> [TO DO]: Copy out the material below with each "chart" changed to "graph" and everything else kept the same. Leave the pictures out of your answer.

> [DATASET CONTENT]:
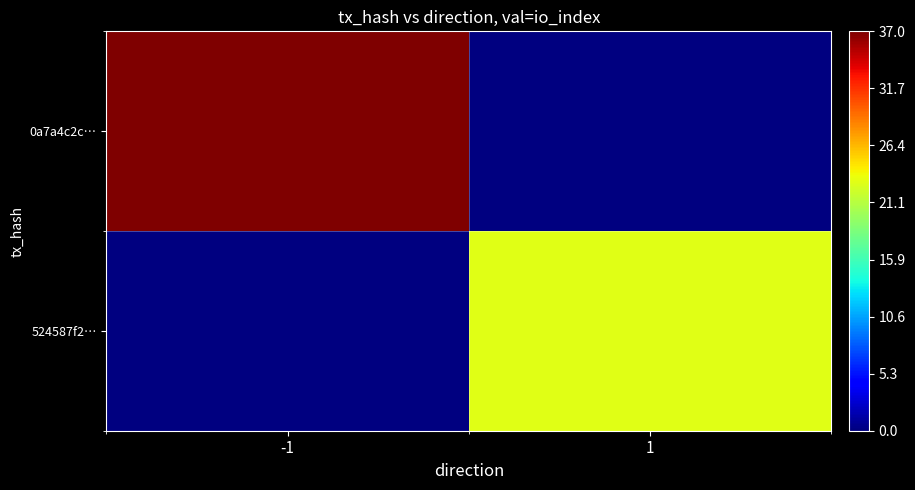

At which category does the chart reach its peak across all series?

-1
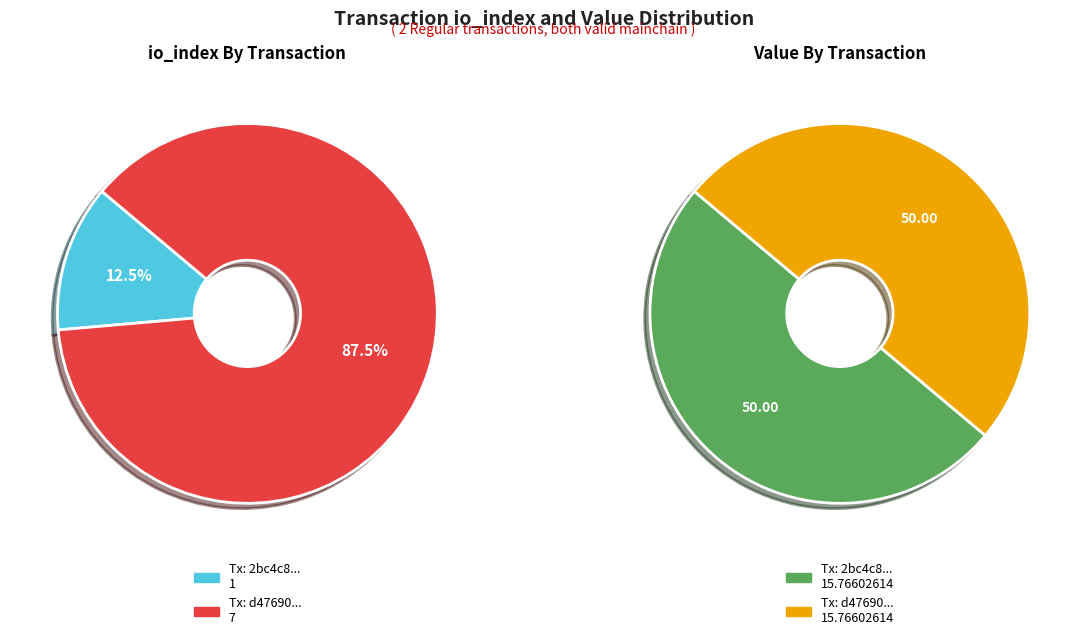

How many segments does this pie chart have?

2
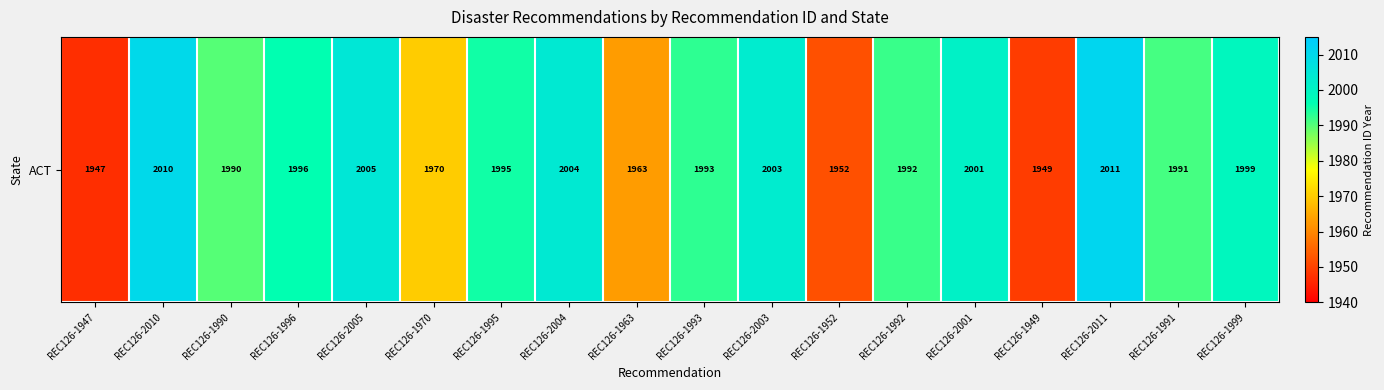

Reading left to right, list all the values displayed in this chart.

1947	2010	1990	1996	2005	1970	1995	2004	1963	1993	2003	1952	1992	2001	1949	2011	1991	1999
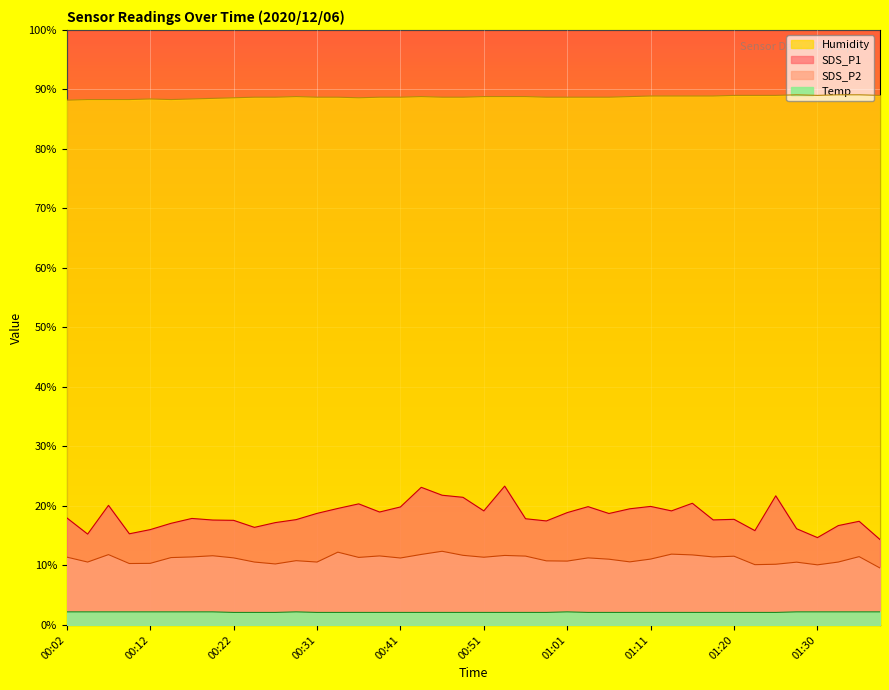

What is the value of the Temp point at the 19th from the left?

2.1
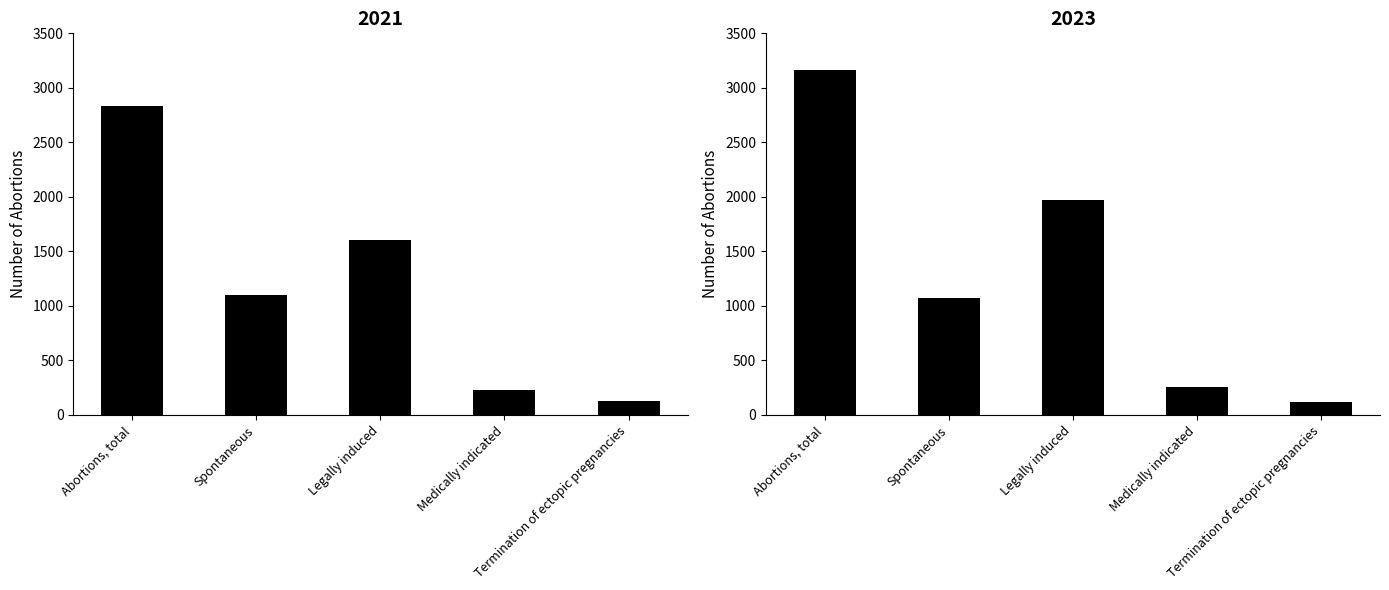

Does the chart contain stacked bars?

No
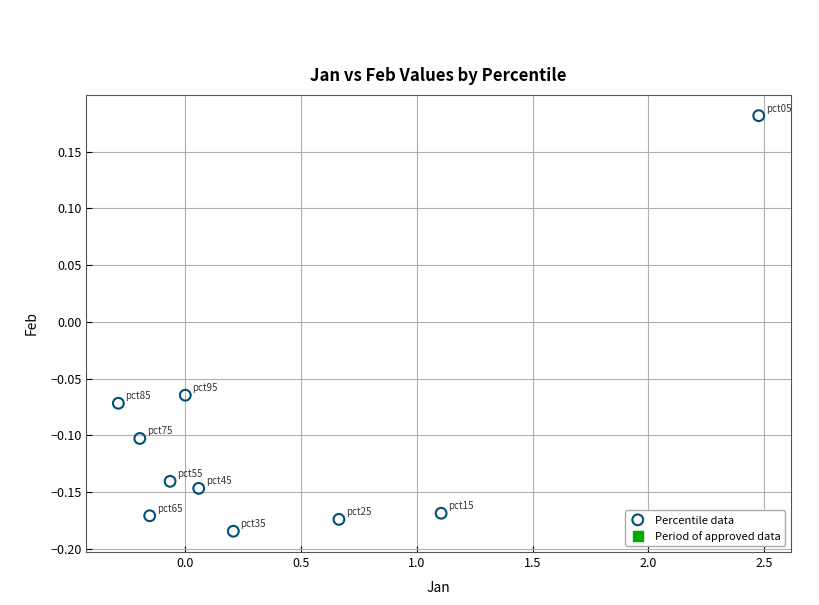

What is the range of Y values (max minus min)?

0.4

> [RESULT FOR THIS TASK]:
At which category does the graph reach its peak across all series?

-1

How many segments does this pie graph have?

2

Reading left to right, list all the values displayed in this graph.

1947	2010	1990	1996	2005	1970	1995	2004	1963	1993	2003	1952	1992	2001	1949	2011	1991	1999

What is the value of the Temp point at the 19th from the left?

2.1

Does the graph contain stacked bars?

No

What is the range of Y values (max minus min)?

0.4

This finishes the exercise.